Directive
Starting with the line containing "- An array of" and going on through the line containing "## Timeline", return the lines of the data below exactly, and only those.

Data section
..............................
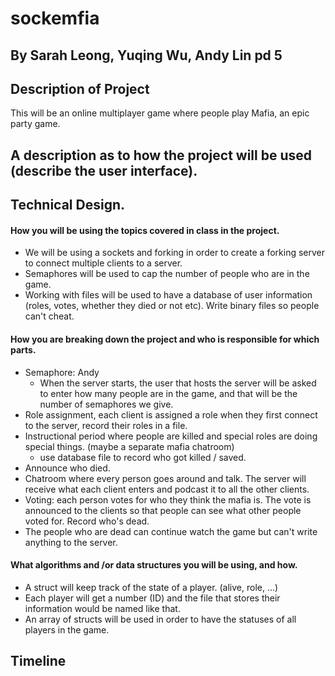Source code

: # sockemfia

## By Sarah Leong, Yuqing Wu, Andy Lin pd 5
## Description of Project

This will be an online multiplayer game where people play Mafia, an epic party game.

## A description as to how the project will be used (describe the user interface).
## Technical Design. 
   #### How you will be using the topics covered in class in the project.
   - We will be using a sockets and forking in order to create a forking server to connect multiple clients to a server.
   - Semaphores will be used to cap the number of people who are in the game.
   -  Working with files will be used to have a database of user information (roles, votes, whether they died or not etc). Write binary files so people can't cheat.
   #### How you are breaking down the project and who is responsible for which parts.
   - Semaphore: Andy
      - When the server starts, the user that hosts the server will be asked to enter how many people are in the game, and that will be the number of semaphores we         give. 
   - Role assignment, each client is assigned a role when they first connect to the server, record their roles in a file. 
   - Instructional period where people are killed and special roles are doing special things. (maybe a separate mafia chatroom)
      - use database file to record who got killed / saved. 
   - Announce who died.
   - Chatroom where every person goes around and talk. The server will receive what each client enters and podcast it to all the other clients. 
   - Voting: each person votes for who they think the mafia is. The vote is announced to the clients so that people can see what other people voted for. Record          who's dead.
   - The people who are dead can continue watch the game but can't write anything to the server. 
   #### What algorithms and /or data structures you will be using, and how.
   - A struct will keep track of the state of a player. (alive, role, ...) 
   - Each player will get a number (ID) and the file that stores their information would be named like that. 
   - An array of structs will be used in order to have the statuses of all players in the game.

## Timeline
..............................
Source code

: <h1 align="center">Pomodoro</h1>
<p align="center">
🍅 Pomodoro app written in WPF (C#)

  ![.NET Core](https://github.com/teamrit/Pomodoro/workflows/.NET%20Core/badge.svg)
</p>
..............................
Answer area
   - An array of structs will be used in order to have the statuses of all players in the game.

## Timeline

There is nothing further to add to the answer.